A reformed surrogacy framework for India should abandon the binary of altruistic versus commercial surrogacy and instead build a regulated compensated surrogacy model. Surrogates should be entitled to a fair, government-prescribed fee that reflects the genuine economic value of the service, the risks undertaken, and the income foregone. This fee should be transparent, mandatory, and paid through a regulated escrow mechanism to prevent exploitation in either direction.

The eligibility criteria for intended parents should be expanded to include single persons of either gender, same-sex couples (at least in states where such relationships are legally recognised or protected), and widowers, recognising that the desire to have children and the capacity to parent them are not confined to married heterosexual couples.

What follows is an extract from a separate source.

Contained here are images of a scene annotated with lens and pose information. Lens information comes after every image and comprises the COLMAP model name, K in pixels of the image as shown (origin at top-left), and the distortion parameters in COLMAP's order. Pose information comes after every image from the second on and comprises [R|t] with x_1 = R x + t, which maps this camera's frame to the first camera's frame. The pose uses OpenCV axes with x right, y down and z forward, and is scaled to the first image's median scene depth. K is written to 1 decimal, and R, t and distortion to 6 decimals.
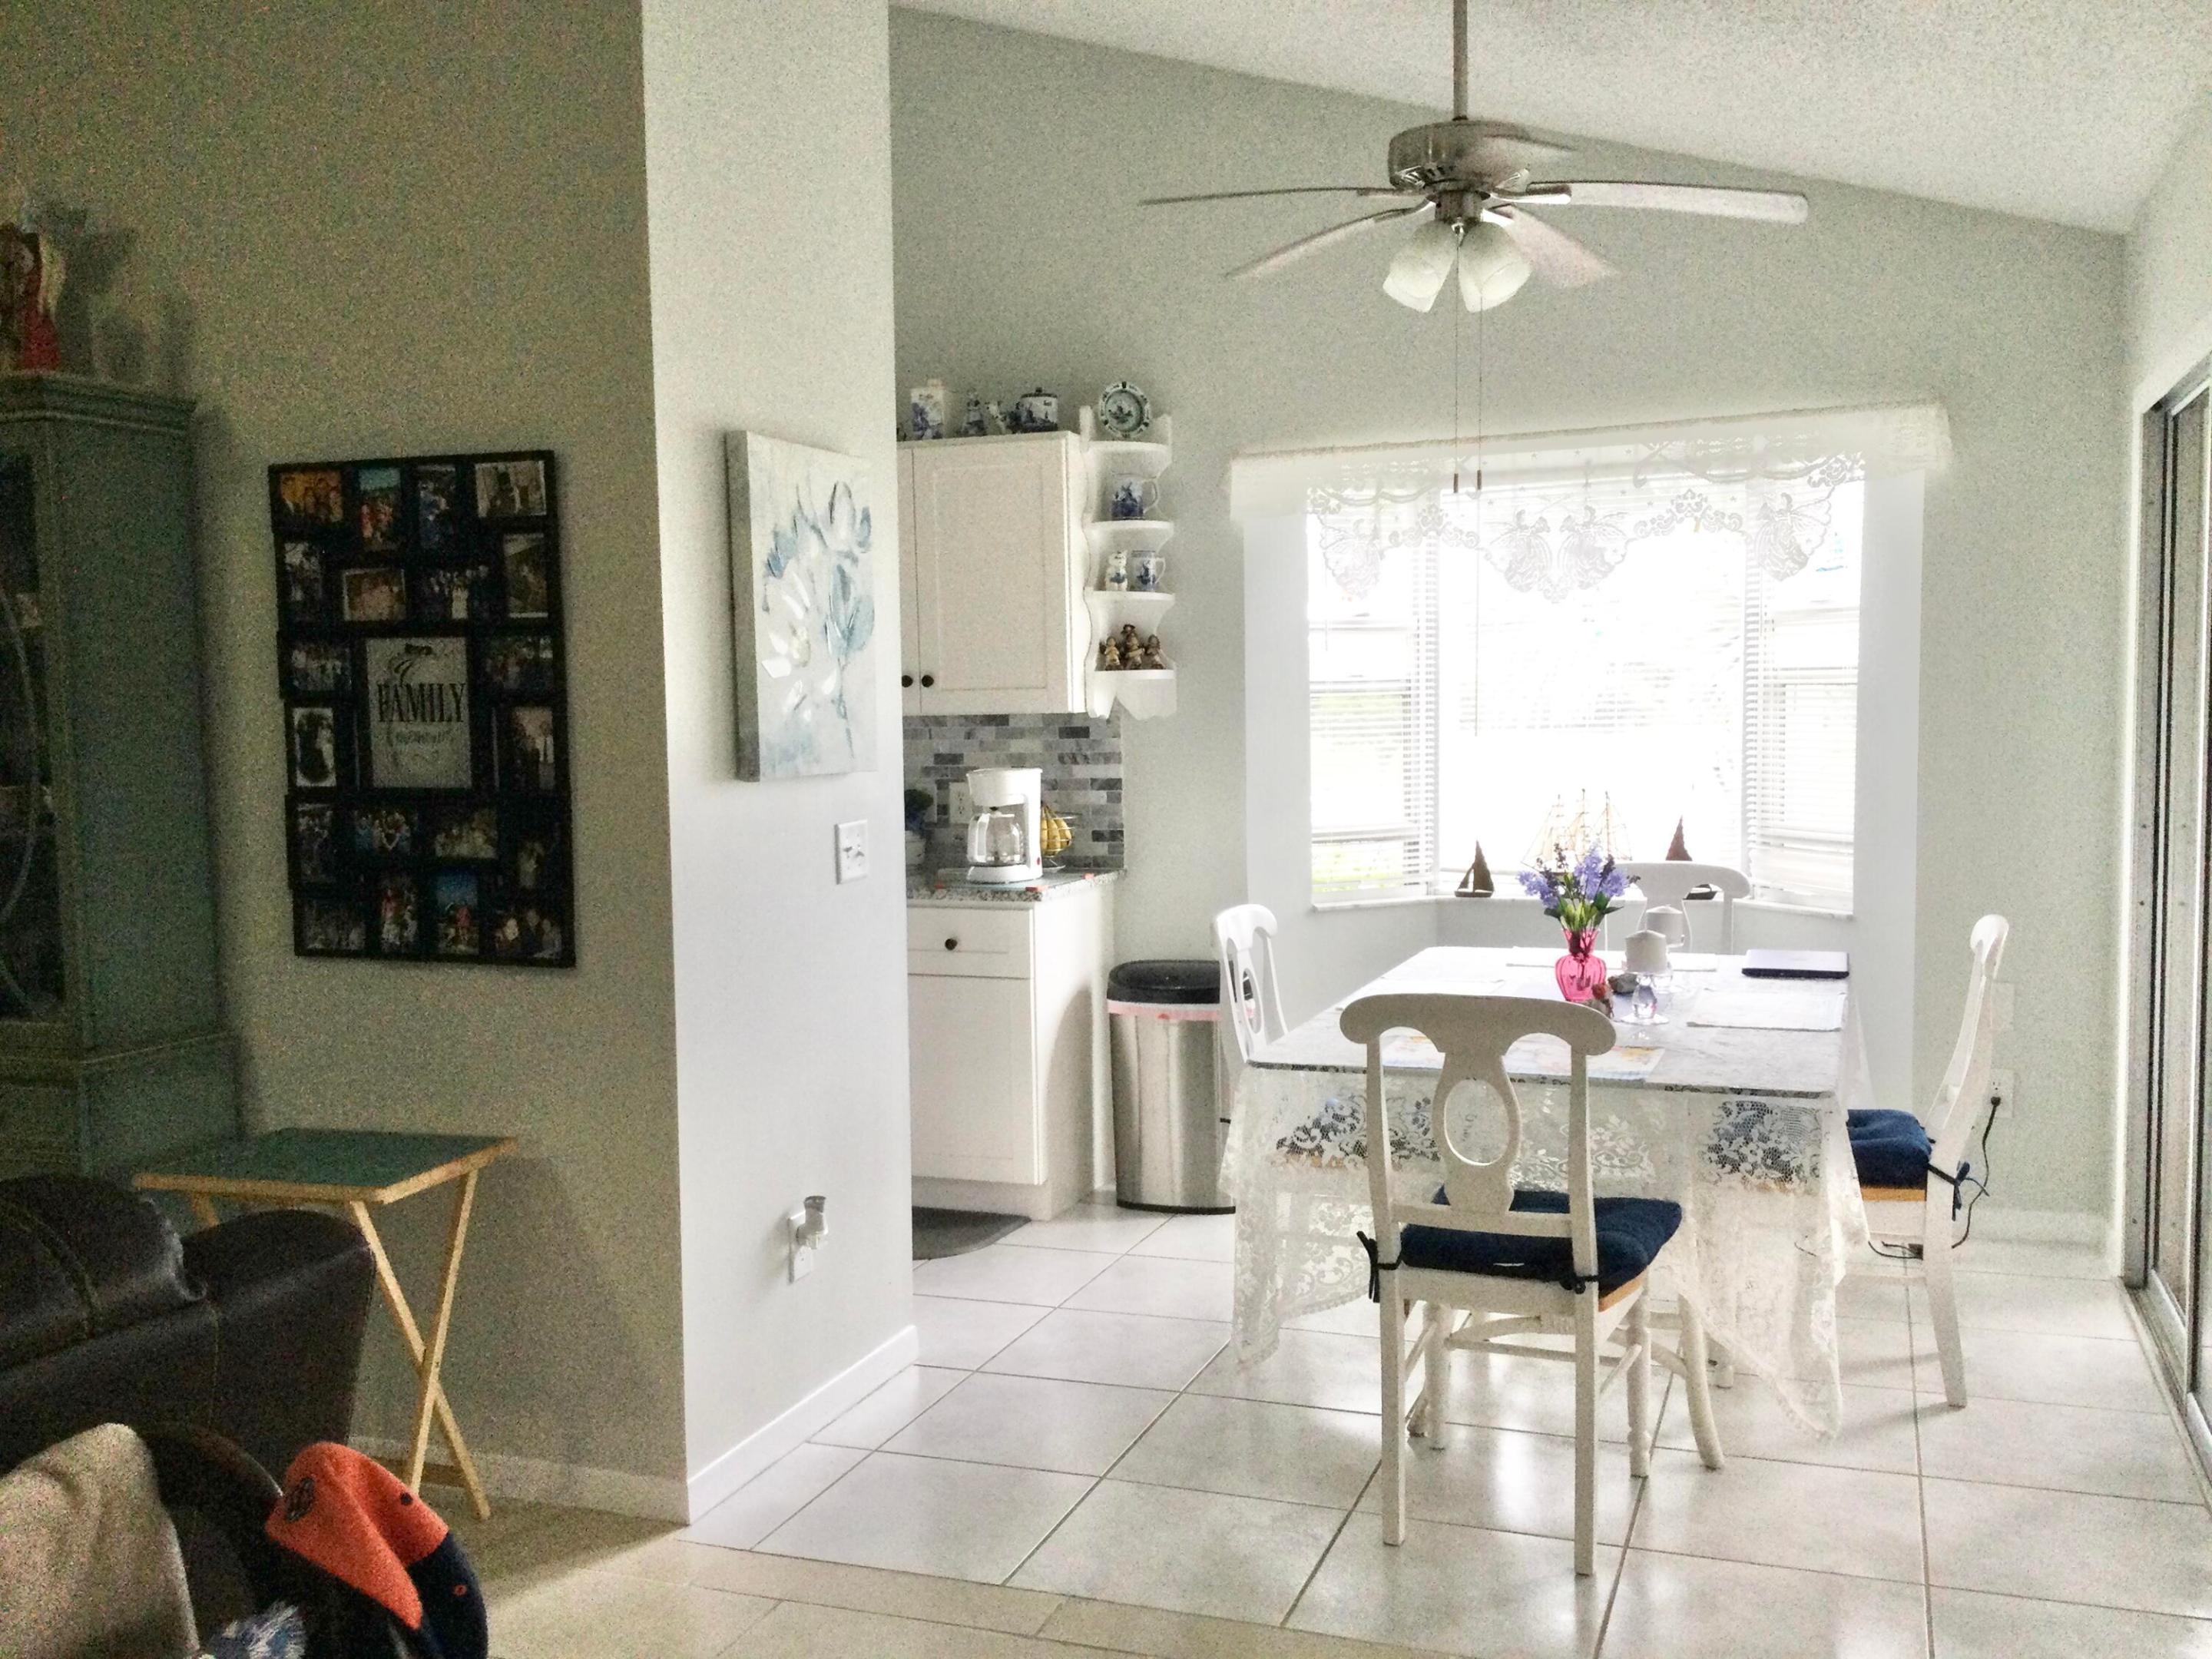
lens RADIAL K [[2009.8, 0, 1117.2], [0, 2009.8, 864.3], [0, 0, 1]] dist [0.119102, -0.227105]
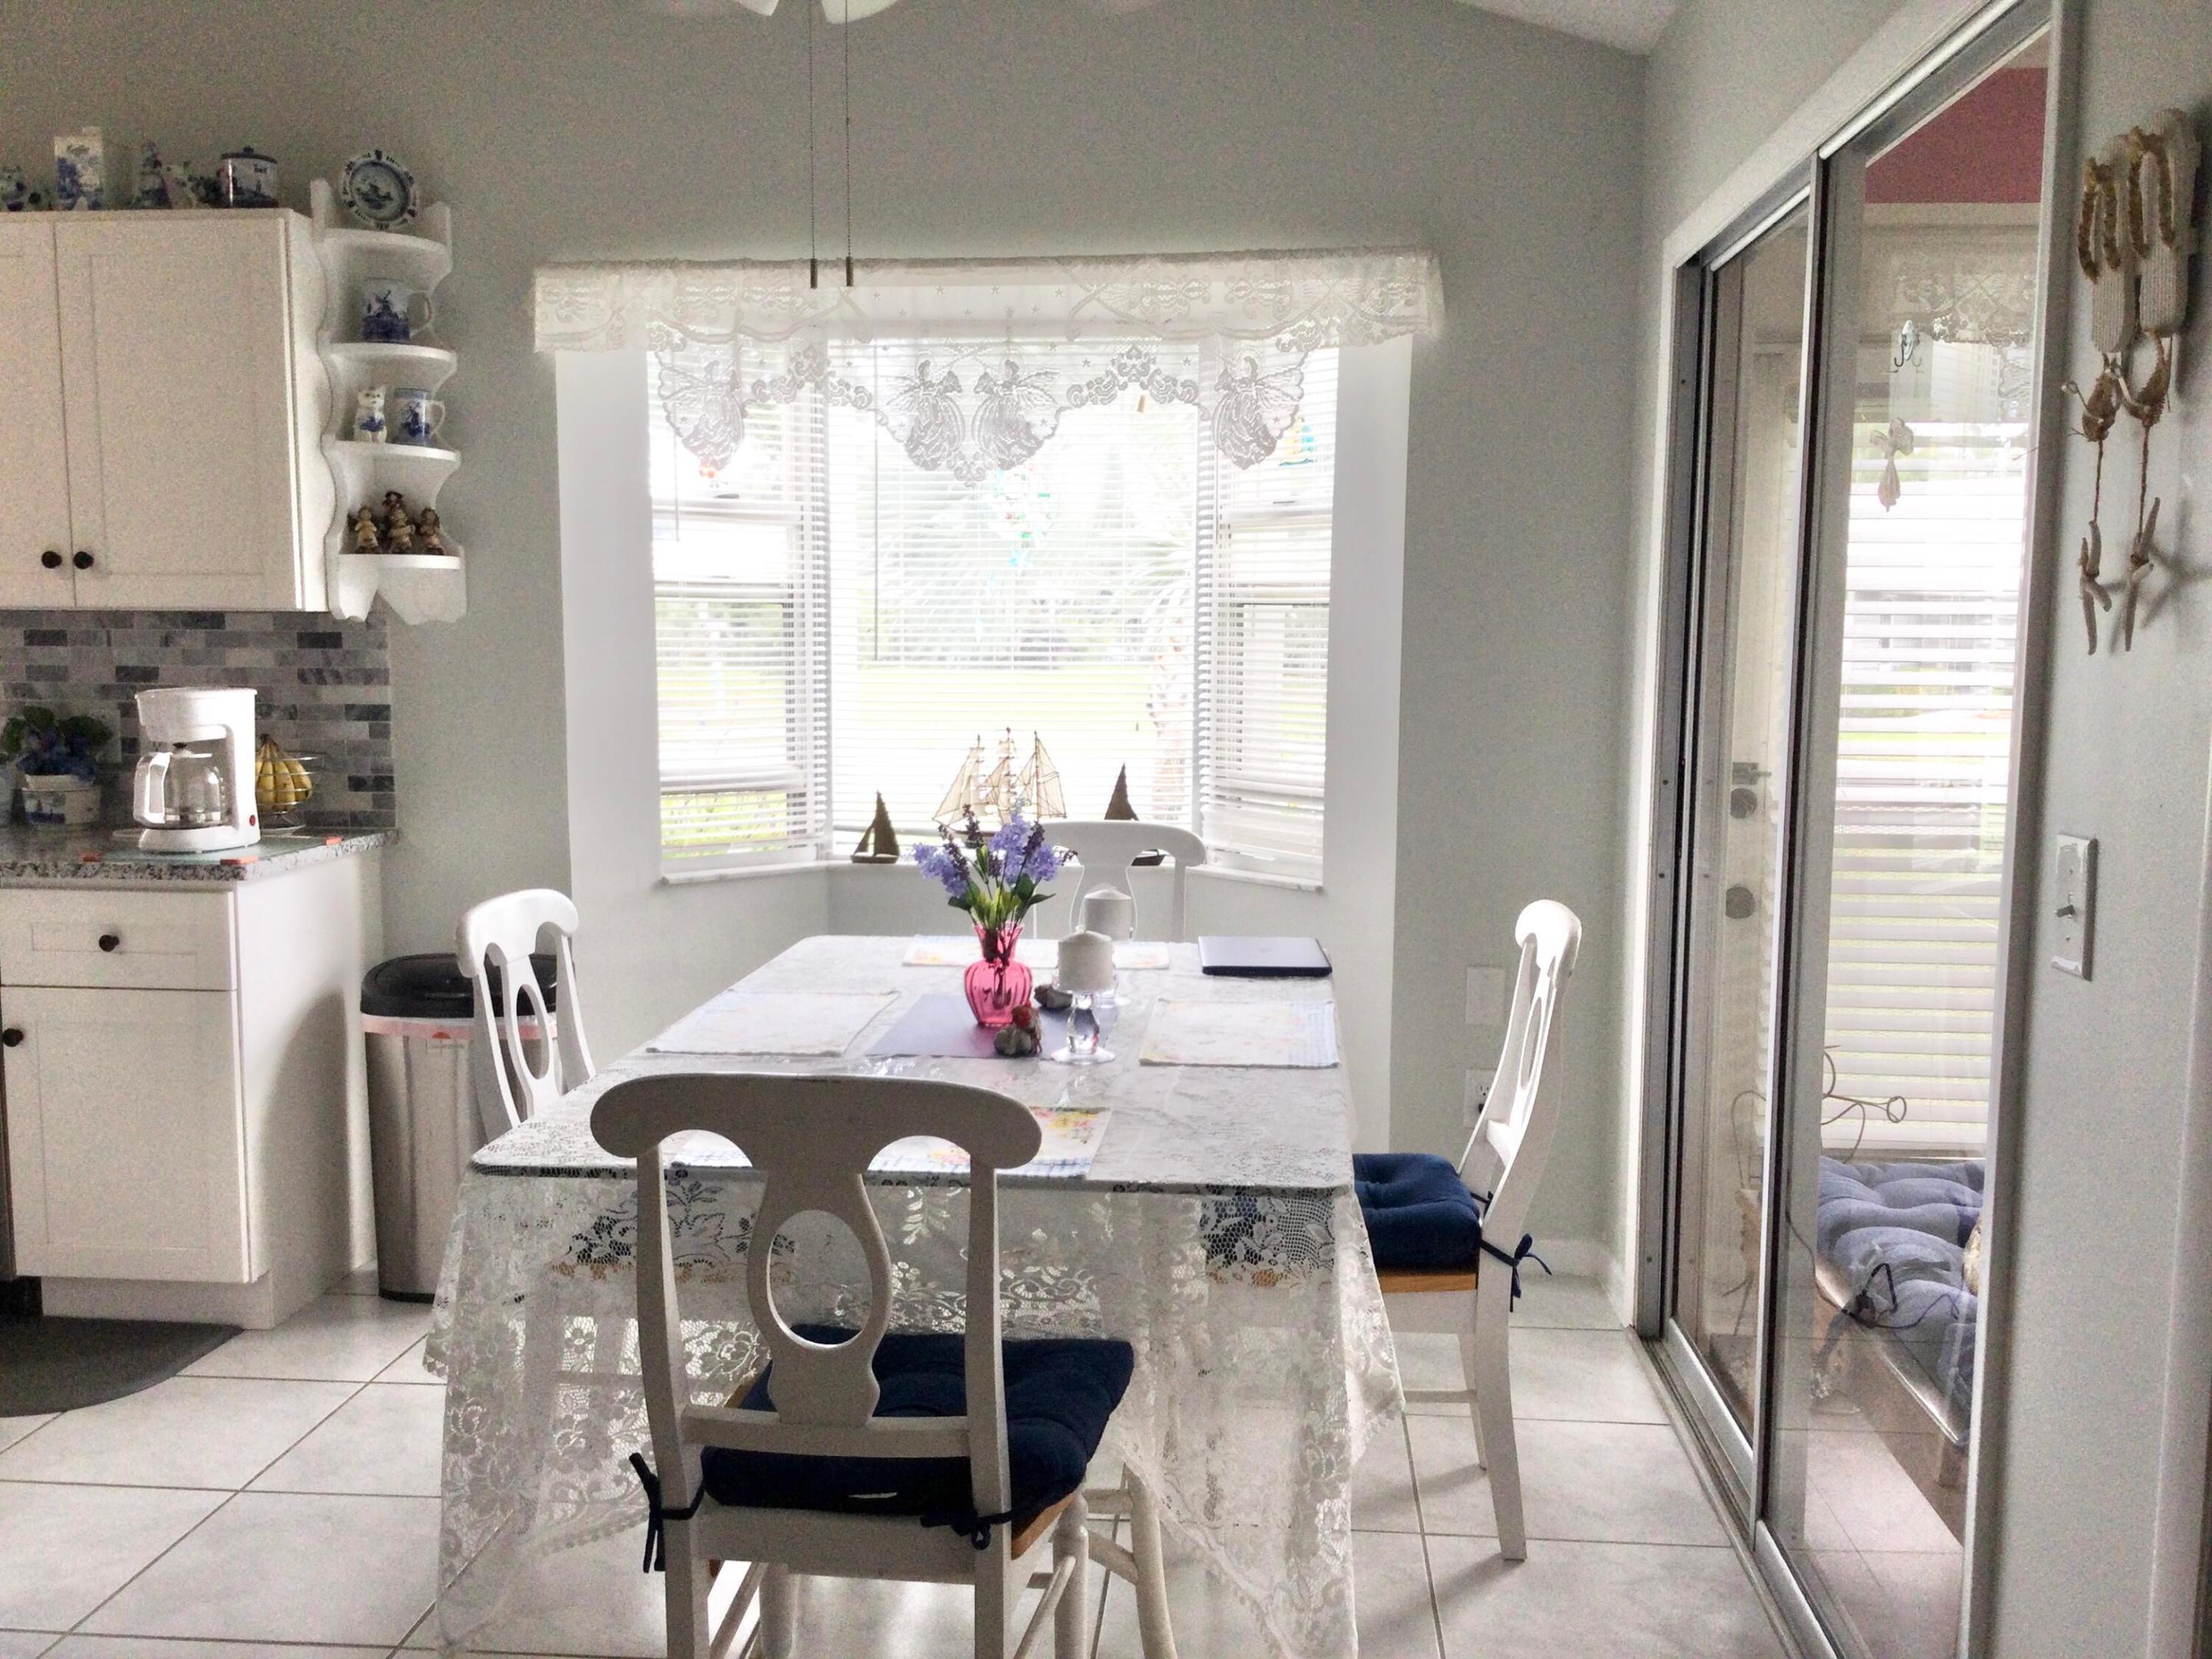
lens RADIAL K [[1991.0, 0, 1116.7], [0, 1991.0, 875.1], [0, 0, 1]] dist [0.133206, -0.269978]
pose [[0.962529, -0.009949, 0.270997, 0.060679], [-0.000878, 0.999207, 0.039802, -0.011117], [-0.271178, -0.038549, 0.961757, 0.238501]]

The “close relative” requirement for surrogates should be replaced with a broader category of willing and eligible women who meet age, health, and independent consent criteria, with counselling and legal advice requirements that apply equally to all surrogates regardless of their family relationship to the intended parents. Expanding the pool of eligible surrogates would reduce the pressure on family relationships and increase the likelihood that arrangements are genuinely voluntary.

The insurance requirements should be enhanced to cover long-term health consequences of surrogacy, lost income during pregnancy and recovery, and non-economic harms, with premiums set at levels that genuinely reflect the risks involved.

Conclusion

The Surrogacy (Regulation) Act 2021 represents a legislative overcorrection that has, in attempting to eliminate exploitation, instead driven surrogacy underground or abroad while failing to protect the rights of the women it claims to centre. The altruistic surrogacy model is operationally flawed because it creates conditions for informal commercial arrangements without the legal protections that a regulated market would provide. The eligibility restrictions exclude large categories of intended parents who have legitimate needs and constitutional claims to family formation.

The comparative experience suggests that the binary of altruism versus commerce is false: what matters is transparency, fair compensation, independent consent, and robust regulatory oversight. India has the institutional capacity to build such a framework. The question is whether the political will exists to move beyond a moralistic framing of surrogacy that has consistently failed both the women who become surrogates and the families who need them.